**Source data:**
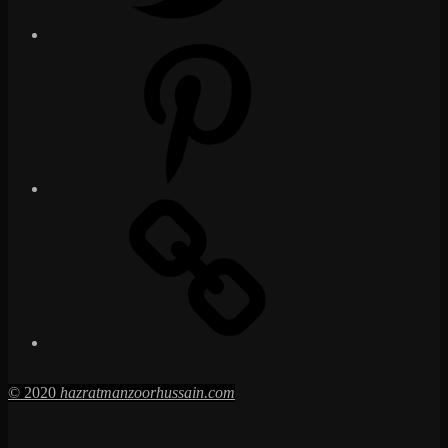
Pinterest
Social
Media
Posts
© 2020
hazratmanzoorhussain.com
Go
to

**What this task involves:** Could you repeat every record exactly as written, with the pictures left out?

**Result for this task:**
Pinterest
Social
Media
Posts
© 2020
hazratmanzoorhussain.com
Go
to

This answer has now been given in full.